Directions =>
(1) In the pmaple theorem page below, what does step 1 of the proof establish, and which reference justifies it? Answer in one to three sentences.
(2) Reproduce the passage from the pmaple theorem page below, starting at "Description: The projective" and ending at "𝑀 = (pmap‘𝐾)".
(3) Using the pmaple theorem page below, answer these questions:
(a) Who contributed the theorem, and on what date?
(b) How does hypothesis pmaple.m define 𝑀?
(c) Which variable does the proof describe as distinct from all other variables?

Extract to read =>
Theorem pmaple 39755

Description: The projective map of a Hilbert lattice preserves ordering. Part of Theorem 15.5 of [MaedaMaeda] p. 62. (Contributed by NM, 22-Oct-2011.)

Hypotheses

Ref	Expression
pmaple.b	⊢ 𝐵 = (Base‘𝐾)
pmaple.l	⊢ ≤ = (le‘𝐾)
pmaple.m	⊢ 𝑀 = (pmap‘𝐾)

Assertion

Ref	Expression
pmaple	⊢ ((𝐾 ∈ HL ∧ 𝑋 ∈ 𝐵 ∧ 𝑌 ∈ 𝐵) → (𝑋 ≤ 𝑌 ↔ (𝑀‘𝑋) ⊆ (𝑀‘𝑌)))

Proof of Theorem pmaple

Dummy variable 𝑝 is distinct from all other variables.

Step	Hyp	Ref	Expression
1		hlpos 39359	. . . . 5 ⊢ (𝐾 ∈ HL → 𝐾 ∈ Poset)

Source material =>
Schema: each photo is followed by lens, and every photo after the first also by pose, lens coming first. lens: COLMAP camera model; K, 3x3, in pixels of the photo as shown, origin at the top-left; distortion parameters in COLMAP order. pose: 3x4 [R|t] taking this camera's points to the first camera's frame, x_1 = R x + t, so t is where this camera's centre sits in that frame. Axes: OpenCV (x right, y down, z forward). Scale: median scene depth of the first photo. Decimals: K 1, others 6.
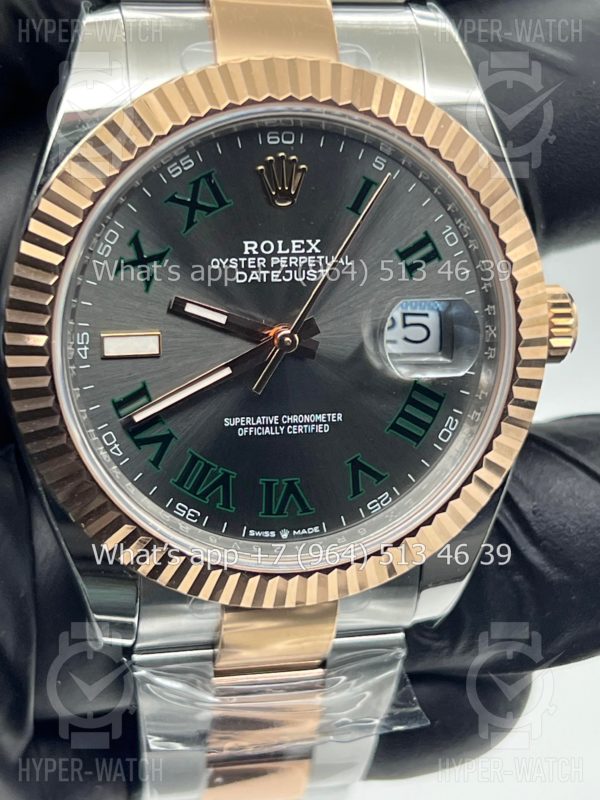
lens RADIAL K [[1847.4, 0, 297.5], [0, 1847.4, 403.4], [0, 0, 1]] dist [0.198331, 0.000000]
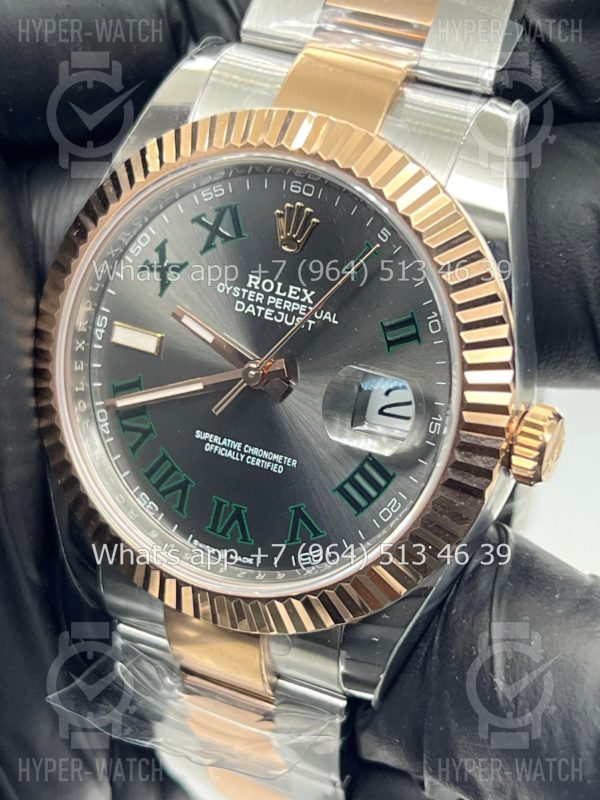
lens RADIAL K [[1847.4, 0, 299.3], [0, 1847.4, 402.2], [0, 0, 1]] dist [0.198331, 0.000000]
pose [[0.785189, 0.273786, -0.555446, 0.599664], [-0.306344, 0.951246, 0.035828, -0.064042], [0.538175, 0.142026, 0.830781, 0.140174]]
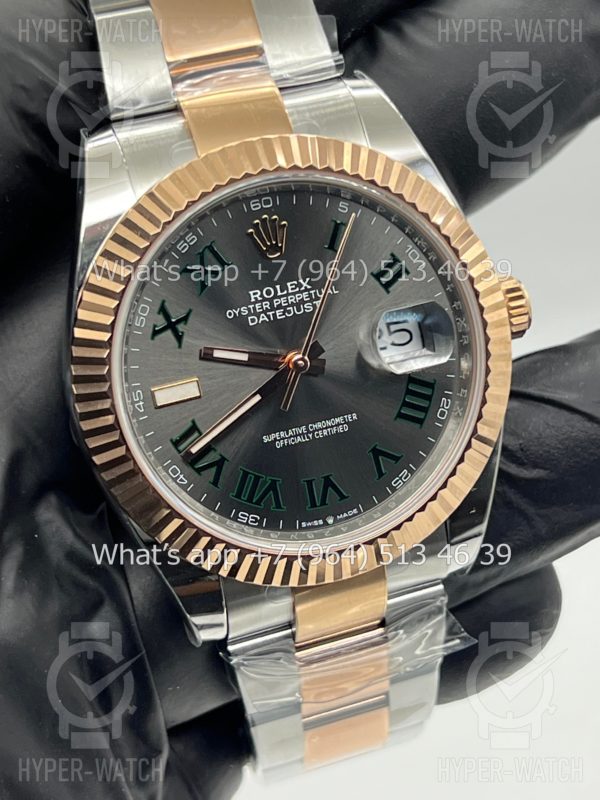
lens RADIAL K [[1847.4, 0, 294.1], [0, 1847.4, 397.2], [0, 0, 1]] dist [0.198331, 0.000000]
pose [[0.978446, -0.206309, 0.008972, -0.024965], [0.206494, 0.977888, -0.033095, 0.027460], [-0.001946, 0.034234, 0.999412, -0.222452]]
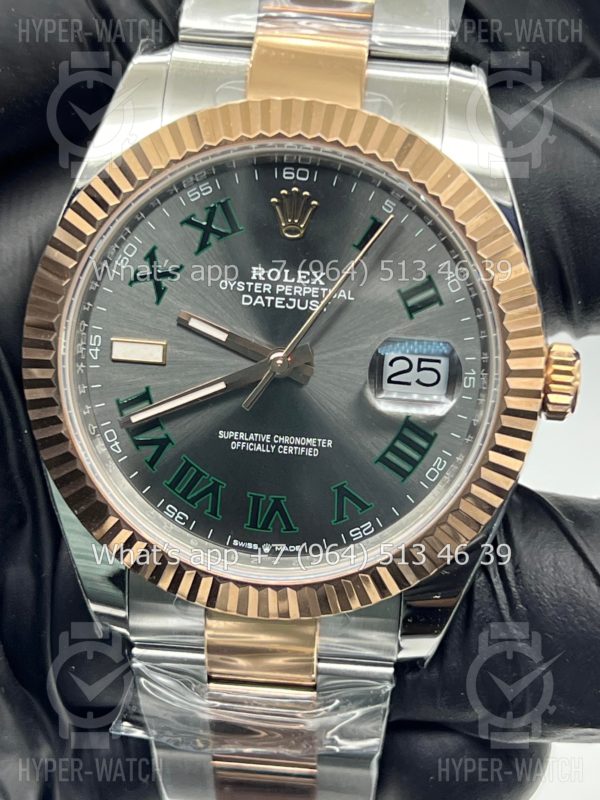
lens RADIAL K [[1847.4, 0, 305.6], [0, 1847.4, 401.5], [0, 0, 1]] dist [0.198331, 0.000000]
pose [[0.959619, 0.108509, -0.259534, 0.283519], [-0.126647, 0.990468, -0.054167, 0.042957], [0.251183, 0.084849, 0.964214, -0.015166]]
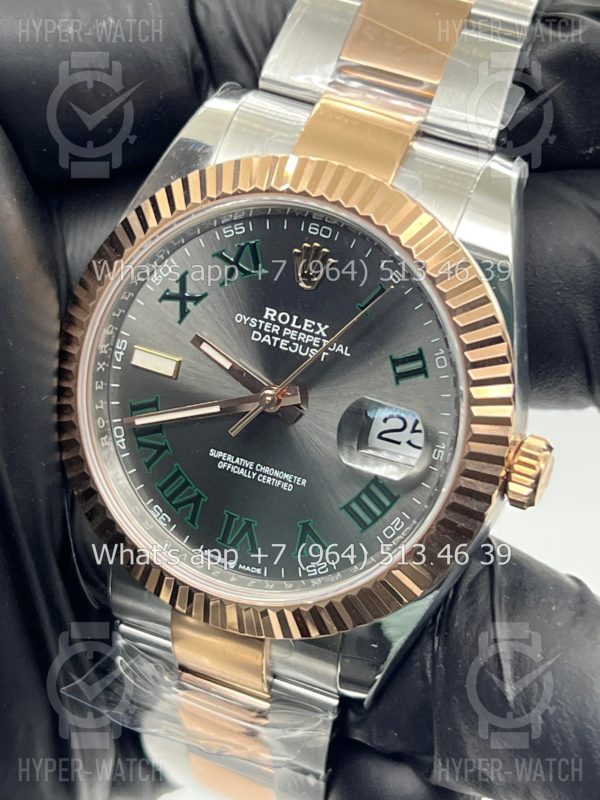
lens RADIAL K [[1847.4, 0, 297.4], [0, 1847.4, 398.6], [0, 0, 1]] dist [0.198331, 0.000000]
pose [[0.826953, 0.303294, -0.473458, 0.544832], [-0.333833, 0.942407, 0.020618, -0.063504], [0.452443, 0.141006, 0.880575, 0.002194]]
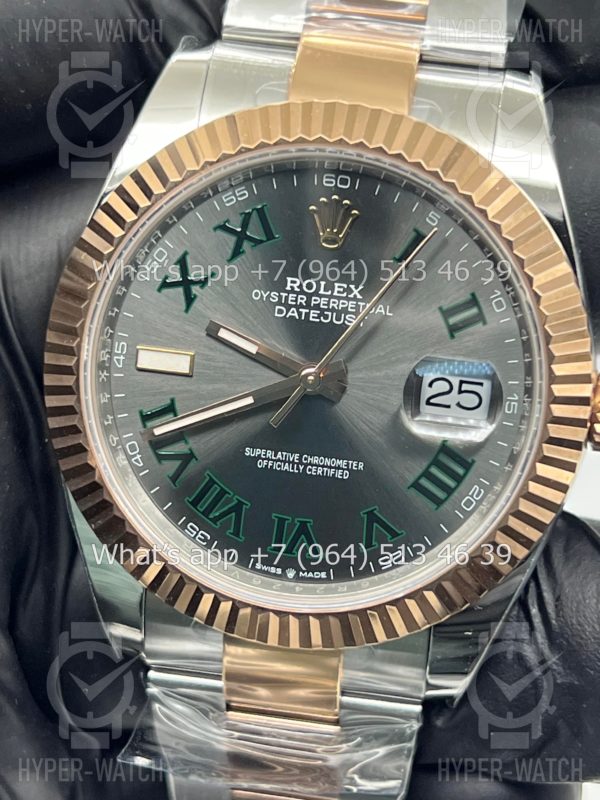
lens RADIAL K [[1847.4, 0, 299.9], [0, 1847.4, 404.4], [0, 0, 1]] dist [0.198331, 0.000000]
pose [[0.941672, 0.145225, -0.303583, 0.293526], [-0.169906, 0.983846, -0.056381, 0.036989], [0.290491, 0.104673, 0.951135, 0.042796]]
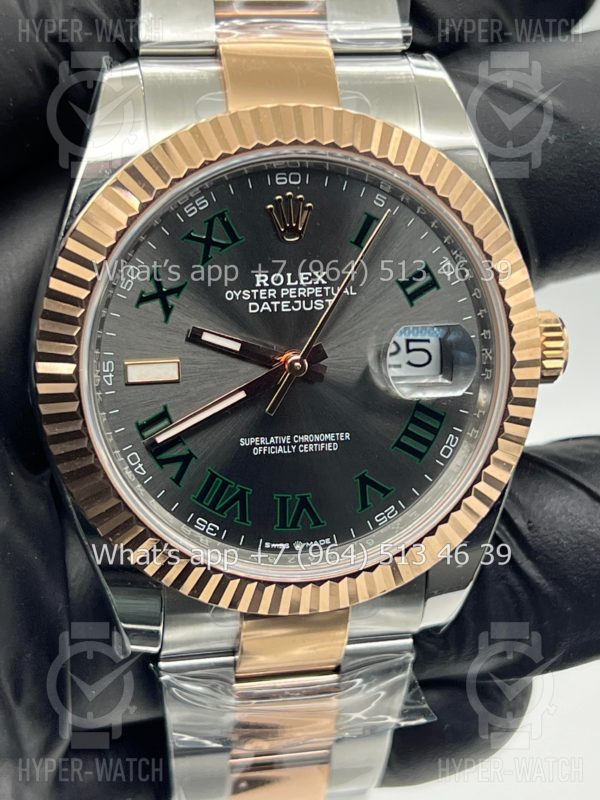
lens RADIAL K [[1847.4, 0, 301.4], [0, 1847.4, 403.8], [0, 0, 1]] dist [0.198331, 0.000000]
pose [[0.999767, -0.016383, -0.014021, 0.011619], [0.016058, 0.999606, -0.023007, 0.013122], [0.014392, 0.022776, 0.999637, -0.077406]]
---
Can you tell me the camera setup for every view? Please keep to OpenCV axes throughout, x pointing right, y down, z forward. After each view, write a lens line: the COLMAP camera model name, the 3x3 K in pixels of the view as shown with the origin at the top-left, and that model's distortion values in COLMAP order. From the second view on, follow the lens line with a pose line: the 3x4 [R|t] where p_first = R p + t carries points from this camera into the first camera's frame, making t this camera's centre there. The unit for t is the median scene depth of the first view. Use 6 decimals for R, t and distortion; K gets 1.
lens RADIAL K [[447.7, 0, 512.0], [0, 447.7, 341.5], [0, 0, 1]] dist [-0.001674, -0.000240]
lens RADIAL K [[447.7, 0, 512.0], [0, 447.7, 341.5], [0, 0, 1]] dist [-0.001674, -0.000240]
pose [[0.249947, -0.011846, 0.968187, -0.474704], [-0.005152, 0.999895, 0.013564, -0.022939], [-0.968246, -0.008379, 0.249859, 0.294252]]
---
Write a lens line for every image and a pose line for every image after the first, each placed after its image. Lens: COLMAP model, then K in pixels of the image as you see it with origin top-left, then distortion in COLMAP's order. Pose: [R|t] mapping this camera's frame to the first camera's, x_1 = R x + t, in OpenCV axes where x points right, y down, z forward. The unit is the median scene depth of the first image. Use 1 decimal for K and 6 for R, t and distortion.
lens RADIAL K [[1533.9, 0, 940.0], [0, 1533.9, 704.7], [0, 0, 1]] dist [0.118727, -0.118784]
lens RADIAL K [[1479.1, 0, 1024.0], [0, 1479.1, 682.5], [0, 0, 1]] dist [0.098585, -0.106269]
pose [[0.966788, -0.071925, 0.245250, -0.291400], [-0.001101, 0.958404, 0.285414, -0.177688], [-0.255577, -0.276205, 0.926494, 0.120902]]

Expected results =>
(1) Step 1 establishes that if 𝐾 is a Hilbert lattice (𝐾 ∈ HL), then 𝐾 is a poset (𝐾 ∈ Poset). It is justified by the reference hlpos 39359.

(2)
Description: The projective map of a Hilbert lattice preserves ordering. Part of Theorem 15.5 of [MaedaMaeda] p. 62. (Contributed by NM, 22-Oct-2011.)

Hypotheses

Ref	Expression
pmaple.b	⊢ 𝐵 = (Base‘𝐾)
pmaple.l	⊢ ≤ = (le‘𝐾)
pmaple.m	⊢ 𝑀 = (pmap‘𝐾)

(3)
(a) NM, on 22-Oct-2011.
(b) 𝑀 = (pmap‘𝐾)
(c) The dummy variable 𝑝.